The Importance in Knowing Your Spouses Love Language

Marriage and Dating

When Zach and I were only a few weeks into dating one another I remember one day him very clearly asking me: what is your love language?

Looking back on this moment, it’s really incredible to see how God transformed our relationship by Zach asking me this one simple question all those years ago. We had only recently started dating and with that came learning more and more about one another each day. And with each new day of dating it seemed that even though Zach tried to pursue me and love me well through buying me flowers or sending me sweet text messages, I didn’t feel as if my love tank was being filled all the way up.

Have you ever experienced that same thing with your spouse?

Have you ever struggled with loving and caring for your spouse to the best of your ability but it seems like you’re just not quite getting it right?

Wives, have you ever wondered why your husband wants you to stop folding laundry to watch a movie? Husbands, have you ever witnessed your wife being filled with joy over you doing something as simple as washing the dishes?

The beauty is that it no longer has to be a mystery. It’s honestly as simple as knowing your spouses love language.

Gary Chapman is the first person to develop the concept of having a love language and he broke down expressing love and receiving love into 5 categories:

The 5 Love Languages:

l. Words of Affirmation – this is using words to build up and affirm another person. Examples would be, ‘Thank you so much for taking out the garbage, I appreciate you for that’ or even as simple as ‘I’m so proud of you.’

2. Receiving Gifts – this is showing your spouse you love them by giving them sentimental or paid for gifts. Examples would be buying your spouse that new pair of shoes they’ve been eyeing or bringing home flowers to show her you were thinking of her.

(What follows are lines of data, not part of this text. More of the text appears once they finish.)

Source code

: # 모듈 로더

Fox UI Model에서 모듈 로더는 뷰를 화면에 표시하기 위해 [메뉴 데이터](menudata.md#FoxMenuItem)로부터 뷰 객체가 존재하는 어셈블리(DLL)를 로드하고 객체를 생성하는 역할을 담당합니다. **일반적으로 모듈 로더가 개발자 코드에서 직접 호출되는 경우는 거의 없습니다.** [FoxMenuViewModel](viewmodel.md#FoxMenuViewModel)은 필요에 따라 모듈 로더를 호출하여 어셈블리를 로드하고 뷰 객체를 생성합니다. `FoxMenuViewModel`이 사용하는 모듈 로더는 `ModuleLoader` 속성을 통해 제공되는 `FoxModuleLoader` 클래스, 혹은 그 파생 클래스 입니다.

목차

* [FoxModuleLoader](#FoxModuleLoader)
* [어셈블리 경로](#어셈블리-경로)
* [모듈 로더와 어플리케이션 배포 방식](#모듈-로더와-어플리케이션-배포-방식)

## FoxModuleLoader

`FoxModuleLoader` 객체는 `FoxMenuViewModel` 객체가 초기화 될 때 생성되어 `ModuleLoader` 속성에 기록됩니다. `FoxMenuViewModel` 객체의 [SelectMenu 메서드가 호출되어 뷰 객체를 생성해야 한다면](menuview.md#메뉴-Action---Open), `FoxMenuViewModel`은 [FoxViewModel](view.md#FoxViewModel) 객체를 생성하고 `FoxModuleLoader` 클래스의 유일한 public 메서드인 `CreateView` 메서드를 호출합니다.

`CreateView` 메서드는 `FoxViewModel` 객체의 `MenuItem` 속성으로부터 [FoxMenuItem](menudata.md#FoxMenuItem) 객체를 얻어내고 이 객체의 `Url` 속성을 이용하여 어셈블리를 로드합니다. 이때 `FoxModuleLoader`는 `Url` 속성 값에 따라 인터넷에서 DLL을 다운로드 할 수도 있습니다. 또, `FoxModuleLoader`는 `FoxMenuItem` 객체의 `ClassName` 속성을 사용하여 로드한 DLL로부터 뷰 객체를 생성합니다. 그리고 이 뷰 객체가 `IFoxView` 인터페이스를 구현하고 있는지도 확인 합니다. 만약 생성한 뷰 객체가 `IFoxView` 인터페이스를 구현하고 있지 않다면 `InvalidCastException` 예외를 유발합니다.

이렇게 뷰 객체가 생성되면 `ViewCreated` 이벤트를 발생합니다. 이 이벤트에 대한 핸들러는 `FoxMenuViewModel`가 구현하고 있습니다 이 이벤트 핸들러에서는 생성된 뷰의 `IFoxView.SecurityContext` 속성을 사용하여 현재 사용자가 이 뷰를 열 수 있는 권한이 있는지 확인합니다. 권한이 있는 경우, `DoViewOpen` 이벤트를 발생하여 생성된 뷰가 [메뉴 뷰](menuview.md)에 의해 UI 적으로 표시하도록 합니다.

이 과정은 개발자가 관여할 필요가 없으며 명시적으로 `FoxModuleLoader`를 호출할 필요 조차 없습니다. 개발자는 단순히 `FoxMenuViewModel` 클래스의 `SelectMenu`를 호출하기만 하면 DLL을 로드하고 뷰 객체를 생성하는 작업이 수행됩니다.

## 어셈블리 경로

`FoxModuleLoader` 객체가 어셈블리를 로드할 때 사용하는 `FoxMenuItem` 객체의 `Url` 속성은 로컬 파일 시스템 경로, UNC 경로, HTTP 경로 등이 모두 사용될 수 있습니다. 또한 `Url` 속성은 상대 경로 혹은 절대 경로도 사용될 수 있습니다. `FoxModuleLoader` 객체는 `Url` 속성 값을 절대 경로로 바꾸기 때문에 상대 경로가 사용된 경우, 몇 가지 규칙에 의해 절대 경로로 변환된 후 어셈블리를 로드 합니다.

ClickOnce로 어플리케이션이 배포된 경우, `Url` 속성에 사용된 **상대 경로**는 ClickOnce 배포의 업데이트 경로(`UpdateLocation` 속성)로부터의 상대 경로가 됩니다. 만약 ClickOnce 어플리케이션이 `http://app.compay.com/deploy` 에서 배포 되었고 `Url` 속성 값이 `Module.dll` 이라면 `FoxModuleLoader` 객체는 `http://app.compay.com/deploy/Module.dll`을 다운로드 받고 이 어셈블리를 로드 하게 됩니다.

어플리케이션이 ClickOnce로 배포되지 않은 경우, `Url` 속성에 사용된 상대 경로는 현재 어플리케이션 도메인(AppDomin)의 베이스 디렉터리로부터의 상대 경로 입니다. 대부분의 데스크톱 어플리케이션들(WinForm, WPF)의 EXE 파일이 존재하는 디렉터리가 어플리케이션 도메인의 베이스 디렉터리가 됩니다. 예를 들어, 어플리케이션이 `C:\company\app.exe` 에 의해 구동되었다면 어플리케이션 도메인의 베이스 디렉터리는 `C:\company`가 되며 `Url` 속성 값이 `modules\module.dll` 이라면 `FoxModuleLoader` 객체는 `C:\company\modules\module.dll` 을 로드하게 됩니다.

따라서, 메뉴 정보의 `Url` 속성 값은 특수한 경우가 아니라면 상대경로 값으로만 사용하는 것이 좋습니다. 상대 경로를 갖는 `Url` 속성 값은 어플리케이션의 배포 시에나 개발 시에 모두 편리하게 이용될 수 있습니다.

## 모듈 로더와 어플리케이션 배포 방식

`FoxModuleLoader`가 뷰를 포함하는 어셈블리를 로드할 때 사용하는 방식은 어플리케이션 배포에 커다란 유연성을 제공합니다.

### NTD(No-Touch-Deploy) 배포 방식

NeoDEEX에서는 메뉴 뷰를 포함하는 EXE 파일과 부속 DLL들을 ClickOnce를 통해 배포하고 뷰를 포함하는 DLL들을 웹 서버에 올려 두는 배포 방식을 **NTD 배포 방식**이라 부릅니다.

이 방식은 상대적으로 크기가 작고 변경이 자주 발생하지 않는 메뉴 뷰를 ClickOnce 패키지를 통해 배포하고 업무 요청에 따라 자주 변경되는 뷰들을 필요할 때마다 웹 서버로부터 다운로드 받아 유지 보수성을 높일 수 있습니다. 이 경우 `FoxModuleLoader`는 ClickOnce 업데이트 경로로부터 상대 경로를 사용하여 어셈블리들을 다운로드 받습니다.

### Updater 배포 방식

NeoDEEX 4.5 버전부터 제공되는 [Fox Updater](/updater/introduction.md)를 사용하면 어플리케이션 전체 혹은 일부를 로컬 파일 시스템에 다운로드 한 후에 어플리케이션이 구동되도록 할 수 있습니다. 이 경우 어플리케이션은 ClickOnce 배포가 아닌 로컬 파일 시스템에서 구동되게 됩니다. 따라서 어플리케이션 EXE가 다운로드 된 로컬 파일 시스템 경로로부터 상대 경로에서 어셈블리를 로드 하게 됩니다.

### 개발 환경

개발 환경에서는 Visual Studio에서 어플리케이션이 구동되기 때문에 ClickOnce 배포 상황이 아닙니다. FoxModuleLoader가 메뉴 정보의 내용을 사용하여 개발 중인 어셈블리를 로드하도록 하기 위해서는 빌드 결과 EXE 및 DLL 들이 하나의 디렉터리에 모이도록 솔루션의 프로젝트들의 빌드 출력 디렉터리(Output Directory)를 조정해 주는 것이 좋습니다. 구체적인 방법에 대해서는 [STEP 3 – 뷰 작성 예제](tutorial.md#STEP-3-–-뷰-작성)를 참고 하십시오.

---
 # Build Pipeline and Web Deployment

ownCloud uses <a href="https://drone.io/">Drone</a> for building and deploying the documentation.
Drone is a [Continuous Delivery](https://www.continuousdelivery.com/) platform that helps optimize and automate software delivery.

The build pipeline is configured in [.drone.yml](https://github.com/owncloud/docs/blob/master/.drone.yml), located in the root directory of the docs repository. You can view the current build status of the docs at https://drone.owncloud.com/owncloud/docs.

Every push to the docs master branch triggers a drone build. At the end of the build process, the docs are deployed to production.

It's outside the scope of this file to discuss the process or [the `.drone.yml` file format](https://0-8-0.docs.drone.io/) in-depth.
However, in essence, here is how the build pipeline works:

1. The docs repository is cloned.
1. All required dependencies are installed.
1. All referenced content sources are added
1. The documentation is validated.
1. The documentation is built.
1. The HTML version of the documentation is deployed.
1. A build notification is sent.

3. Acts of Service – this is doing physical actions for your spouse to show them that you love them. Examples would include doing laundry, washing dishes, or running errands.

4. Quality Time – this is spending undivided attention and time with your spouse by either being present to watch a movie or go for a walk to talk or eating dinner together.

5. Physical Touch – this is the act of physically loving your spouse by kissing, holding hands, or physical intimacy.

All those years ago when Zach first asked me my love language I had no idea what mine was – I had never been asked before. So, we popped out our phones and each took the online quiz to find out. Once I completed my quiz the definitive result was that my love language is Acts of Service.

The best expression of love someone can show me is by helping bear my physical burdens of work and serving me. Actions such as cleaning the house, washing the dishes, and making the bed are what make me feel understood and cared for. But it’s not just the action, it’s also the intention behind the act. The person needs to be willing and joyful, not begrudging or complaining while they serve.

Once I learned more about my love language of Acts of Service, the more my life and relationship with Zach made sense.

It’s why growing up when I would be stressed with tests and my mom would make me dinner, I felt so overcome with gratitude. Or when my dad would take the time fill up my gas tank for me, I would feel a sense of relief. And now, if Zach washes the dishes for me after a long day, I feel I can relax and have peace of mind. Zach has learned and recognizes the importance of loving me through my love language. That if I want to feel loved and secure, he needs to do things for me.

I love cuddling on the couch or hearing him tell me I’m beautiful, but if there is a pile of laundry that needs to be folded, I feel most cared for when he helps me fold it.

Zach’s love language is Quality Time. He wishes for nothing more than my undivided attention, even if that means sitting on the couch and watching a movie together. The worst thing I could to love him as be either distracted during our time together or avoid intentional time together.

Learning this explained why he would feel unloved when I would be washing dishes instead of choosing to go for a walk with him or folding laundry instead of watching a movie together. Zach needs to know that I value time with him.

Through this process, we also realized that the love language we tend to receive best is the one we tend to give best.

Since I feel loved by Acts of Service, I in return, am a very Acts of Service oriented person. I constantly try to love Zach by serving him and helping him, which is great, but if he had his choice between me cooking him dinner or spending 15 minutes talking, he would choose the latter. This has resulted in me daily learning to die to myself and desire to constantly serve, so that I can love him in the way that he needs. I have had to leave dirty dishes in the sink, clothes unfolded, and the house unswept because my relationship with Zach is a greater priority. Zach has learned to spend his time after work and off from work helping me clean or do yard work or run errands because loving me well is more important than his time.

By knowing each other’s love language, we have been able to love and understand one another more fully in ways that we can’t always express in words.

Our relationship is stronger because we recognize the other person’s expression and desires for love and it is filled with more grace because we recognize the other person’s daily efforts to die to their preferences and love the other well.

We understand that loving our spouse the way they want to be loved isn’t always our first inclination, but that’s why marriage is a continuous process of sanctification and learning to love the way Jesus did.

If you want to learn how to love your spouse or significant other better (because you don’t need to be married to start), I recommend taking the quiz. It’s easy and straight forward and your relationship will thank you for it.